Comentários do pesquisador britânico Anthony Ward sobre William Morris. O grifo é meu.
William Morris and Class Suicide
William Morris, the nineteenth-century British designer who wrote about the symbiosis of power and aesthetics, politics and art, was a formidable design theorist whose struggle over the ideology of the aesthetic has been denied. We know Morris the poet; Morris the advocate of Neo-Gothic revivalism; Morris the inspiration of the Arts and Crafts Movement; Morris the designer of beautiful tapestries, carpets, paintings, glassware, and publications; and Morris the producer of exquisite commodities. But William Morris, the tireless advocate of revolutionary socialism, the ceaseless propagandist, street-corner agitator, writer, lecturer, socialist theorist, friend of Friedrich Engels, avowed communist, and much-loved servant of the working people — this William Morris is a different creature, strange, and barely believable. This aspect of his theories was rarely recorded in design history books. He has been mistakenly branded as an escapist, a Gothic revivalist longing for some unrecoverable medieval paradise. On the contrary, steeped as he was in the history of precapitalist society and the role of work in creative life, his aim in the 1850s was to create conditions of empowerment for the masses, and his strategy was to reawaken and popularize the lost crafts of an earlier era in order to put the workers once again in control of the means of building production. He was the first modern designer to recognize that design had a role to play in the movement for emancipation and to demystify the role of economics in shaping aesthetic values, noting that “it is impossible to exclude socio-political questions from the consideration of aesthetics.” (“The Revival of Handicraft”)

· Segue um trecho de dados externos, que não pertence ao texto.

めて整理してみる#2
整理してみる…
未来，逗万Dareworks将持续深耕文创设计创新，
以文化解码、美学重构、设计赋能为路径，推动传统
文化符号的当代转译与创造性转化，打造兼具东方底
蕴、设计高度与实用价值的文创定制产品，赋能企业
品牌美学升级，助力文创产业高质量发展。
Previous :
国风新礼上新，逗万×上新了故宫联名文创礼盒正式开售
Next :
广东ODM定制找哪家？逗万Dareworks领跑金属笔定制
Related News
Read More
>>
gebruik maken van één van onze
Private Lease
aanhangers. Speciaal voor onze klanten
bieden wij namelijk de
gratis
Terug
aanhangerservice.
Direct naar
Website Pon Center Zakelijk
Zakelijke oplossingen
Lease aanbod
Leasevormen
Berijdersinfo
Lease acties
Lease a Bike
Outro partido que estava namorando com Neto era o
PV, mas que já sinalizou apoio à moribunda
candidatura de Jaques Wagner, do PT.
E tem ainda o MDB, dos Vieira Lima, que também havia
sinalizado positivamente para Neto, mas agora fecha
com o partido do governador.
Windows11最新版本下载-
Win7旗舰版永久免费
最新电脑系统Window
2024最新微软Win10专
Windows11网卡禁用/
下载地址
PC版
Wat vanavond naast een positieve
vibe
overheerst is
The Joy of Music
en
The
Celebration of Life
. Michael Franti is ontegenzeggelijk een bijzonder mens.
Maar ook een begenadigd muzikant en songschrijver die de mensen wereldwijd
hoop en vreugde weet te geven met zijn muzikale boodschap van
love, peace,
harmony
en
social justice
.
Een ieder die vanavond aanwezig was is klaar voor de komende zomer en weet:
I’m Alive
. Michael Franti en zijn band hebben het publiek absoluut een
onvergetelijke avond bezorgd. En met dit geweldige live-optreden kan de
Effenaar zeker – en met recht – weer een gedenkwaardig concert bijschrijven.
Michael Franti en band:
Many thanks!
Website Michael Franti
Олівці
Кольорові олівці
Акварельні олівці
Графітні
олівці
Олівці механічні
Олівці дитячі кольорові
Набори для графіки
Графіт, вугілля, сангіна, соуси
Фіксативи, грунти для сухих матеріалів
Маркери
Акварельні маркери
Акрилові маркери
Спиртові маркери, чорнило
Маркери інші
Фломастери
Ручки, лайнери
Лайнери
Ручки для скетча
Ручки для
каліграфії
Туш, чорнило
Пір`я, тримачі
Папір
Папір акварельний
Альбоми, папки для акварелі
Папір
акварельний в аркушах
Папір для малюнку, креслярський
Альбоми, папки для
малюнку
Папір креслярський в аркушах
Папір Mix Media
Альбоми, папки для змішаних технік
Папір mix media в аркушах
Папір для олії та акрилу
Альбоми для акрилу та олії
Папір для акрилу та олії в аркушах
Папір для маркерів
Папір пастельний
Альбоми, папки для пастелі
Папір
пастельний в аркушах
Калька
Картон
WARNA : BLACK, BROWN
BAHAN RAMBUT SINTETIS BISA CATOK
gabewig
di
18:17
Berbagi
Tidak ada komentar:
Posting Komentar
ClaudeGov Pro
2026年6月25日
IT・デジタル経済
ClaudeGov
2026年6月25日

Moved by the disparities of wealth and poverty around him, Morris knew that he had no moral choice but to align himself with the oppressed. “How can we of the middle classes, we the capitalists, and our hangers-on help the workers? By renouncing our class, and on all occasions when antagonism rises up between the classes casting our lot with the victims […] There is no other way: and this way, I tell you plainly, will in the long run give us plenty of occasion for self-sacrifice.” (“Art and Socialism”) He was able to risk and then suffer the inevitable rejection that resulted from his own repudiation of his class of origin because of his disgust that his services were available only to the wealthy who used his designs as symbols of social distinction by which to articulate their class superiority. Himself a member of that wealthy class which he was moved to criticize and by which he was later attacked, Morris took the step that the logic of his political analysis dictated, crossing “the river of fire” and committing what world-renowed pedagogue Paulo Freire would later call “class suicide.”
WARD, Anthony. “The suppression of the Social in Design: Architecture as War” in MANN, Lian; DUTTON, Thomas. Reconstructing Architecture. Minneapolis: University of Minnesota Press, 1996, pp. 31–32
As observações são relevantes, mas uma certa separação forçada entre a instância “estética” e a “social” (ou “técnica”) da obra de arquitetura me pareceu recorrente nesta passagem e em outras do texto: dá a impressão de que qualquer movimentação ou especulação formal seja antagônica à necessidade de responder à conjuntura social presente. A própria obra de Morris, porém, indica um caminho para especulação transformadora que não ignore a impossibilidade de separar “forma” e “conteúdo” (na frase grifada acima: On the contrary, steeped as he was in the history of precapitalist society and the role of work in creative life, his aim in the 1850s was to create conditions of empowerment for the masses […] to put the workers once again in control of the means of building production.)
O artigo consta do mesmo livro citado na postagem anos 90, pós-modernidade, arquitetura.